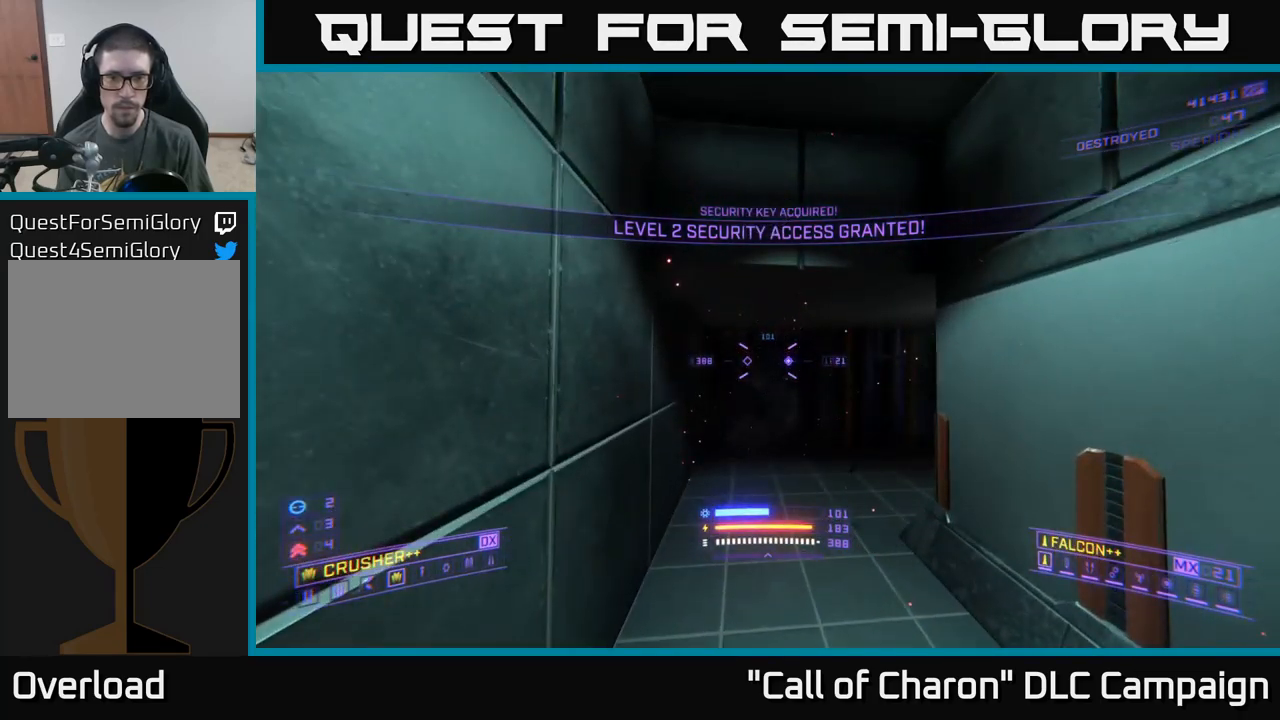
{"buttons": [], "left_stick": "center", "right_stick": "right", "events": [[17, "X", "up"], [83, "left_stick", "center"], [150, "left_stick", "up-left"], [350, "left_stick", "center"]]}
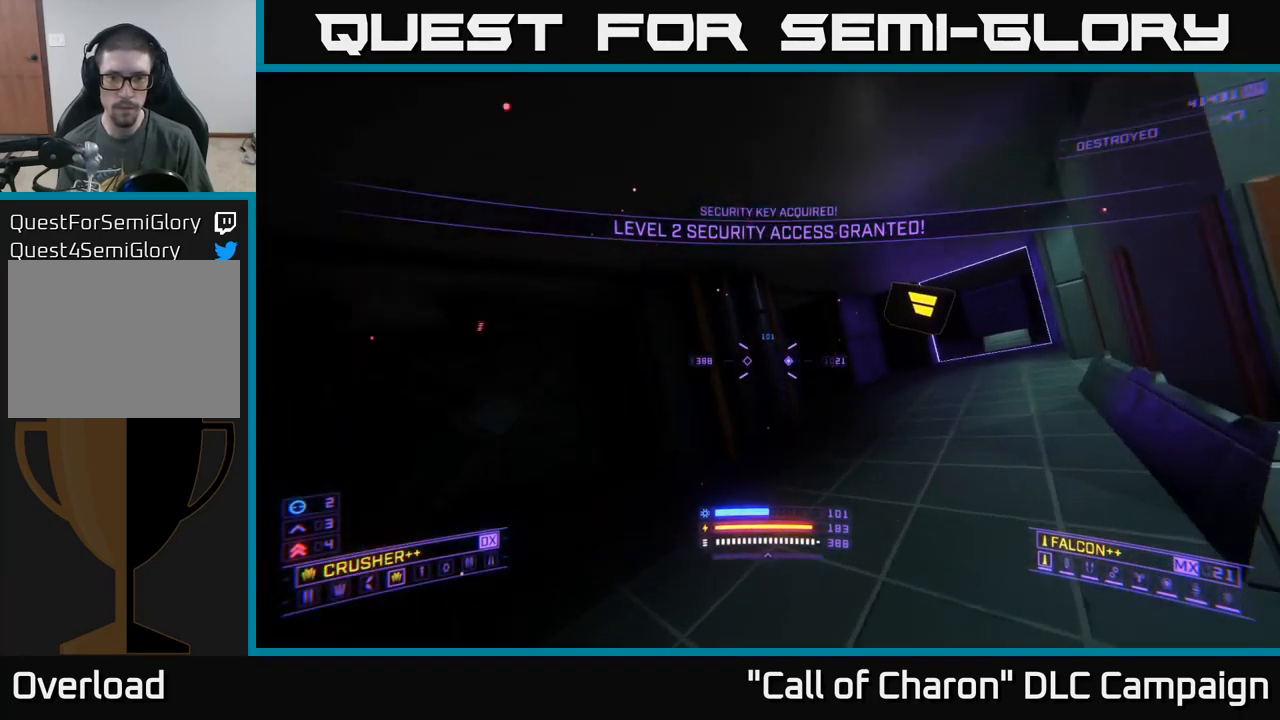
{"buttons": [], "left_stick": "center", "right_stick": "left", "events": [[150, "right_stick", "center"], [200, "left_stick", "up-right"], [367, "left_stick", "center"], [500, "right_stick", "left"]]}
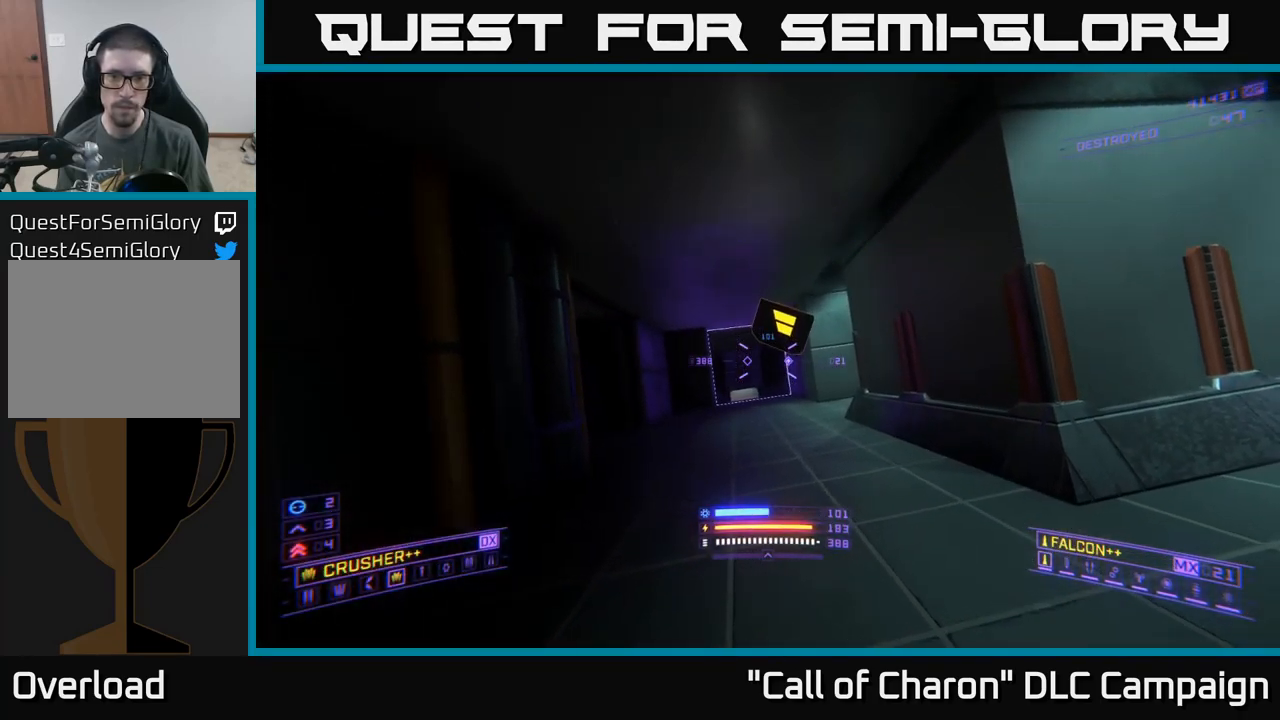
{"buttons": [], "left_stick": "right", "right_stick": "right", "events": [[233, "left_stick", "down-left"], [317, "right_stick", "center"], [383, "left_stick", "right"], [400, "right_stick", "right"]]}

→ Aim of the exercise: Pictures aside, the material must be written out word for word.

→ Answer below:
{"buttons": [], "left_stick": "center", "right_stick": "right", "events": [[17, "X", "up"], [83, "left_stick", "center"], [150, "left_stick", "up-left"], [350, "left_stick", "center"]]}
{"buttons": [], "left_stick": "center", "right_stick": "left", "events": [[150, "right_stick", "center"], [200, "left_stick", "up-right"], [367, "left_stick", "center"], [500, "right_stick", "left"]]}
{"buttons": [], "left_stick": "right", "right_stick": "right", "events": [[233, "left_stick", "down-left"], [317, "right_stick", "center"], [383, "left_stick", "right"], [400, "right_stick", "right"]]}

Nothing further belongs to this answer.